0/N nodes are available: N Insufficient nvidia.com/gpu

It could happens that you launch a pod with a GPU as documented here and the pod instead of running remains in pending.

Describing the pod as following:

$kubectl -n <namespace> describe pod <pod_name> >

you could find the error:

0/N nodes are available: N Insufficient nvidia.com/gpu

where N is the number of GPU you have in your cluster.

In this case it is reccomended to:

  • Be sure you enabled the device plugin feature gate

  • Check the output of the following command:

    $kubectl describe gpu-node
    
  • Check the k8s-device-plugin container logs entering the GPU node and giving the following command:

    $docker logs <k8s-device-plugin container name>
    
  • Check the output of the following command on the GPU node:

    $nvidia-smi -a
    
  • Check your docker configuration file on the GPU node and relaunching the docker daemon. (e.g: /etc/docker/daemon.json)

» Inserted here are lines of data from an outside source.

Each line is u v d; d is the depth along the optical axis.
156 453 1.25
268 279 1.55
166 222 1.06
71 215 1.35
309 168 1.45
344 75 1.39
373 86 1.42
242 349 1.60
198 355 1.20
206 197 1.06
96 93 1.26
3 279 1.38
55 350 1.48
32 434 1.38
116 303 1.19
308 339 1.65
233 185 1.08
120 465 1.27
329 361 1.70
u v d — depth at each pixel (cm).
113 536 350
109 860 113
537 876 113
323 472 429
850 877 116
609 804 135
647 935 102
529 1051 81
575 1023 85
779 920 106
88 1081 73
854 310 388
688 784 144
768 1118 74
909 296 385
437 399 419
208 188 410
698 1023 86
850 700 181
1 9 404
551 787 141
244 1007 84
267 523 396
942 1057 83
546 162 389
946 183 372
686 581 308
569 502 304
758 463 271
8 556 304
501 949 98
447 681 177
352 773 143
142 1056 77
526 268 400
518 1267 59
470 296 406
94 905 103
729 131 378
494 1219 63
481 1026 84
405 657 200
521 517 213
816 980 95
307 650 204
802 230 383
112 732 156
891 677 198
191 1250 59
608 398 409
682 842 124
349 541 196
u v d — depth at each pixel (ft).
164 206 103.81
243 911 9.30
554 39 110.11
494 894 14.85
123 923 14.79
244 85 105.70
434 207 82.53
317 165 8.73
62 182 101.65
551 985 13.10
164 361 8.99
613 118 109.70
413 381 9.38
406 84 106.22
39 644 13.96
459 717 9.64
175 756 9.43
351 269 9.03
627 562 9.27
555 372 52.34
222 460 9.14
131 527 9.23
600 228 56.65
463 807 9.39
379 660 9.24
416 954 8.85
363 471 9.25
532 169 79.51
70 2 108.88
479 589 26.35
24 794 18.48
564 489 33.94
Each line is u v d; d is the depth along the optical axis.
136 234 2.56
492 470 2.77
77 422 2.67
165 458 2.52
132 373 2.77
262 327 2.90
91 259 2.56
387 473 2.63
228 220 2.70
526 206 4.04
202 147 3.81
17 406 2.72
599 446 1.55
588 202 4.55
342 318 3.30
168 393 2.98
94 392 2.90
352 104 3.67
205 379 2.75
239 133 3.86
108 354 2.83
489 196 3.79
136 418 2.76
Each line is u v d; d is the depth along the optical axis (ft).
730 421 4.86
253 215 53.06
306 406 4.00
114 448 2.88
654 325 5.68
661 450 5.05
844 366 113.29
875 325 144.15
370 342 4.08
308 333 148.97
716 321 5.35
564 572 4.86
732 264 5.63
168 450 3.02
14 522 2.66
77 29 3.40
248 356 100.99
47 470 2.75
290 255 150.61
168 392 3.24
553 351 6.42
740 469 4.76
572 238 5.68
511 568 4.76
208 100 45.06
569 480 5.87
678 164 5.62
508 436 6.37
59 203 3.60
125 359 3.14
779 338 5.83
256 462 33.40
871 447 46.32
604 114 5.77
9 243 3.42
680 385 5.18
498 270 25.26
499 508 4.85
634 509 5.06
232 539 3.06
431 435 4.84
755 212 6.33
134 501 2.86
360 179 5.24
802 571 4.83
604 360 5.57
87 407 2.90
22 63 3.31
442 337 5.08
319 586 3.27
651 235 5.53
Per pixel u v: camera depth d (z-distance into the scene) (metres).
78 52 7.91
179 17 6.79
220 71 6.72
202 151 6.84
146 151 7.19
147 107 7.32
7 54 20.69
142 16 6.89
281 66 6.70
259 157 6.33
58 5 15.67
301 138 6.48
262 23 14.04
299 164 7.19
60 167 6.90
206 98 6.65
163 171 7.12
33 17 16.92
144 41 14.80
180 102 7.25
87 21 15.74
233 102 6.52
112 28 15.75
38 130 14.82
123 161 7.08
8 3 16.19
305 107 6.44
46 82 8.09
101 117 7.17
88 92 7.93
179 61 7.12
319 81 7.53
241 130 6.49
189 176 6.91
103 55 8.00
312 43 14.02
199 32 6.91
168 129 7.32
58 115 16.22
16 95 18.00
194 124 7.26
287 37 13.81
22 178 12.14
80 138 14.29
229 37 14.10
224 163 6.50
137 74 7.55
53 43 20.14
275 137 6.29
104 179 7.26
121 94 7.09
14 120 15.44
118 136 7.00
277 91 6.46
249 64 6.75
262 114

  • Check the kubelet logs on the node:

    $sudo journalctl -r -u kubelet
    

Example

Looking at the k8s-device-plugin container you can find the following ouputs:

Loading NVML
Failed to initialize NVML: could not load NVML library.
If this is a GPU node, did you set the docker default runtime to `nvidia`?
You can check the prerequisites at: https://github.com/NVIDIA/k8s-device-plugin#prerequisites
You can learn how to set the runtime at: https://github.com/NVIDIA/k8s-device-plugin#quick-start

You can solve it by editing the docker configuration file on the GPU node and relaunching the docker daemon.